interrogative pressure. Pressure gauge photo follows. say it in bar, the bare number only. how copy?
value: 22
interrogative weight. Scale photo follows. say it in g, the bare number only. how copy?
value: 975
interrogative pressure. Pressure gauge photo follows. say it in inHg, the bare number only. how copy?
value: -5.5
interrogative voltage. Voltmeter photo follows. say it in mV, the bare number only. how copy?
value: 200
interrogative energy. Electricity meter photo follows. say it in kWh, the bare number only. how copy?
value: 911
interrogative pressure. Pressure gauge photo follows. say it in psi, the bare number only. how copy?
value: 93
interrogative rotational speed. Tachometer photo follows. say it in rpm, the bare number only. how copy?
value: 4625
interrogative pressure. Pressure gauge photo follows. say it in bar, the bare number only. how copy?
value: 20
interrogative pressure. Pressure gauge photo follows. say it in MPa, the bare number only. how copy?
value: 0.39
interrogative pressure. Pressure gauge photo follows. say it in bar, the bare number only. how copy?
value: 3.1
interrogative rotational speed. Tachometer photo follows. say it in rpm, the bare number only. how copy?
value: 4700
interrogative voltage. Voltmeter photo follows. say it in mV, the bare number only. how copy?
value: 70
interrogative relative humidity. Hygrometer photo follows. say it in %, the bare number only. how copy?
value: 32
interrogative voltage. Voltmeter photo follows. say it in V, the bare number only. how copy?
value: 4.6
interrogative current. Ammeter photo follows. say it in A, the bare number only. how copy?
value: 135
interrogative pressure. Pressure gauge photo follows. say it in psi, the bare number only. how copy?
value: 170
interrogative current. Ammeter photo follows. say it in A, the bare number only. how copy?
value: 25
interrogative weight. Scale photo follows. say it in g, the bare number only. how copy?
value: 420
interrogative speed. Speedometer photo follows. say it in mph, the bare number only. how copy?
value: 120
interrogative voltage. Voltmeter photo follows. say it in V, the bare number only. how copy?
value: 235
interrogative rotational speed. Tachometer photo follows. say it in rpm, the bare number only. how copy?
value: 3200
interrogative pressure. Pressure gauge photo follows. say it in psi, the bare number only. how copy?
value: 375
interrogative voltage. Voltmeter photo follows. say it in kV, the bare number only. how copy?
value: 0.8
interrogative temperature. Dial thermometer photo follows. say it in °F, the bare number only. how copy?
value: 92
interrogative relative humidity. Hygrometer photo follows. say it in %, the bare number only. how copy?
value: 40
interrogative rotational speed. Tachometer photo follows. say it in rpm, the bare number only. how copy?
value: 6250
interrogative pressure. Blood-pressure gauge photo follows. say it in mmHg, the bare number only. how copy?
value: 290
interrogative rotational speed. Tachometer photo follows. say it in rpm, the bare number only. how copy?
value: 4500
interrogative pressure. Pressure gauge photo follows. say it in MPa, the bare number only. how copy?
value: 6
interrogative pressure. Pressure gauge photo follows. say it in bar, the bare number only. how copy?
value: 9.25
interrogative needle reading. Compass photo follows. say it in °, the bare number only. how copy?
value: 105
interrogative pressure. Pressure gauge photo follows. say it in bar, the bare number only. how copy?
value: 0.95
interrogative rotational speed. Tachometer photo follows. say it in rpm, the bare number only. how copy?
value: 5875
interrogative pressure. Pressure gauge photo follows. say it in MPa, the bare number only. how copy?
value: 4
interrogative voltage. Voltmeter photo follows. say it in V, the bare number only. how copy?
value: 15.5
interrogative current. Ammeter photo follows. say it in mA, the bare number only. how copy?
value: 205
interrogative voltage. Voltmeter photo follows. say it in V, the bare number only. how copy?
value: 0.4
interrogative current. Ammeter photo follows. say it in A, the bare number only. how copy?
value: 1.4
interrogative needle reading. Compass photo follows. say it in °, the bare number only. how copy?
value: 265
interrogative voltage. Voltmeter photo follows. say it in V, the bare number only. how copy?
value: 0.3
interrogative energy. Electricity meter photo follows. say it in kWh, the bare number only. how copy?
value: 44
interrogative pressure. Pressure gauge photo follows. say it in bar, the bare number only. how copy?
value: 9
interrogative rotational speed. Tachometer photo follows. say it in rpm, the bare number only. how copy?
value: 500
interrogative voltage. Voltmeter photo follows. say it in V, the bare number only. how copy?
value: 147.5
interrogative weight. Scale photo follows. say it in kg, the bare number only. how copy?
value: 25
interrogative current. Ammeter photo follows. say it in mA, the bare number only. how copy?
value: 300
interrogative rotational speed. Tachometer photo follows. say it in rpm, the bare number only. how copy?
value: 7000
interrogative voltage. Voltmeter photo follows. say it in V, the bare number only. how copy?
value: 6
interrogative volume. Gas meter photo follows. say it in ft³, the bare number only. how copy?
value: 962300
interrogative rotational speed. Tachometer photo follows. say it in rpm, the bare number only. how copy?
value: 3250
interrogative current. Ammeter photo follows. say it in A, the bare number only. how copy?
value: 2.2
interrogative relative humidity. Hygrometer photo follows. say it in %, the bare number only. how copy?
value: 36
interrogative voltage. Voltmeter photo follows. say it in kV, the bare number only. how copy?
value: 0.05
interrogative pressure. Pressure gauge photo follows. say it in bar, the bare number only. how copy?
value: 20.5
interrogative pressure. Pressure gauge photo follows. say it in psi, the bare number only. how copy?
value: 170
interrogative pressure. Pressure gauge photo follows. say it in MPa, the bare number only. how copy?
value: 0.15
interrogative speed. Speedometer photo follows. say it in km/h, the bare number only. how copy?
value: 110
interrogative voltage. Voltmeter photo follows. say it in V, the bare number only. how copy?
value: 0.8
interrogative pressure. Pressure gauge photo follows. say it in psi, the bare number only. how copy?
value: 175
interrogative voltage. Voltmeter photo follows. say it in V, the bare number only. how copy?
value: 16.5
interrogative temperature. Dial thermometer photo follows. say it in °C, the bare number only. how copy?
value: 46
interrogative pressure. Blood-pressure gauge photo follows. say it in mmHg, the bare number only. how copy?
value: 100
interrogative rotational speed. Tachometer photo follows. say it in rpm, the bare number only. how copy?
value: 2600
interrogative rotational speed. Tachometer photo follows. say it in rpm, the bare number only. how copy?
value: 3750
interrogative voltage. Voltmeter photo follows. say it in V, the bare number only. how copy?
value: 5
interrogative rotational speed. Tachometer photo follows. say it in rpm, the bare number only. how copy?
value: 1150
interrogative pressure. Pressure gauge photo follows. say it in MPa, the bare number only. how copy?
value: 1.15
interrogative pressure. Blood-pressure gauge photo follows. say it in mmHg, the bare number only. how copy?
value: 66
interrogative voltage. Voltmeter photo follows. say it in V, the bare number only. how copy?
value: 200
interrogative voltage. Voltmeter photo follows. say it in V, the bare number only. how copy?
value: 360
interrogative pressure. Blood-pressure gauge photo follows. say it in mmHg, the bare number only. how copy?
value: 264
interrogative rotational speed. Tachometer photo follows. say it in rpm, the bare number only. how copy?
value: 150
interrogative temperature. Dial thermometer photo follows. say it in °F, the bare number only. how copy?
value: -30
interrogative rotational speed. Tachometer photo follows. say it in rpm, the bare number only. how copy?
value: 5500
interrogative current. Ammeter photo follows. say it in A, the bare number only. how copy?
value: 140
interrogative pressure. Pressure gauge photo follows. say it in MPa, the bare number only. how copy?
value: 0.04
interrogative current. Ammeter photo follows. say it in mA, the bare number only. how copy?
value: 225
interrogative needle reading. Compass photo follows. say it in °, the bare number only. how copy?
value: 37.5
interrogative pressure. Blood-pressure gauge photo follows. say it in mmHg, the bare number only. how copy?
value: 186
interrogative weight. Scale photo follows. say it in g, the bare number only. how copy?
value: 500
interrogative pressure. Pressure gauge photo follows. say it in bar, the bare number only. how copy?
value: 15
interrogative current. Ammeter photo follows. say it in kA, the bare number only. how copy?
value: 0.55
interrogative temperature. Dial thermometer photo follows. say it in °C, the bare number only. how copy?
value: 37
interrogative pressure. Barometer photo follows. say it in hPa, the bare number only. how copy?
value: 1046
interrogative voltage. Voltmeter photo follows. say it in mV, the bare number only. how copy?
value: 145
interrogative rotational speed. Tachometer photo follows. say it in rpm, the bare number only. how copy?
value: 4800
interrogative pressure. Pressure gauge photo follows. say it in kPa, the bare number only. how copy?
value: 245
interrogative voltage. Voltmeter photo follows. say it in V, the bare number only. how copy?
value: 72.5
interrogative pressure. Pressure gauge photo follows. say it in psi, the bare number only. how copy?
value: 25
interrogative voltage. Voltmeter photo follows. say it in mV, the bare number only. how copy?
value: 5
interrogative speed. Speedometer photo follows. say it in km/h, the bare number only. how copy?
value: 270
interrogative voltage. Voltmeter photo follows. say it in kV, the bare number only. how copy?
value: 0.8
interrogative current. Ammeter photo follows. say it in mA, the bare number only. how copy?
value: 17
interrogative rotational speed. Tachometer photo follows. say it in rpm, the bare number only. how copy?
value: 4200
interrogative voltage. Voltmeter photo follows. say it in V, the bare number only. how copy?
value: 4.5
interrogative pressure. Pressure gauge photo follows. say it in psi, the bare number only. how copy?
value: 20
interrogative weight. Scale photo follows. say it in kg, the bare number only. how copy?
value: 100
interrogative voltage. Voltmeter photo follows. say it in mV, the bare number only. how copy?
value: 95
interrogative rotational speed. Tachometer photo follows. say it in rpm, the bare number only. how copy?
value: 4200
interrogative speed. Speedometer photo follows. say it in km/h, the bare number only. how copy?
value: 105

> _What the task requires_
Please give the entries again from the very first line through the line containing "value: 4625", renaming "bare number" to "plain figure" and changing nothing else. Return only those lines.

> _Reply_
interrogative pressure. Pressure gauge photo follows. say it in bar, the plain figure only. how copy?
value: 22
interrogative weight. Scale photo follows. say it in g, the plain figure only. how copy?
value: 975
interrogative pressure. Pressure gauge photo follows. say it in inHg, the plain figure only. how copy?
value: -5.5
interrogative voltage. Voltmeter photo follows. say it in mV, the plain figure only. how copy?
value: 200
interrogative energy. Electricity meter photo follows. say it in kWh, the plain figure only. how copy?
value: 911
interrogative pressure. Pressure gauge photo follows. say it in psi, the plain figure only. how copy?
value: 93
interrogative rotational speed. Tachometer photo follows. say it in rpm, the plain figure only. how copy?
value: 4625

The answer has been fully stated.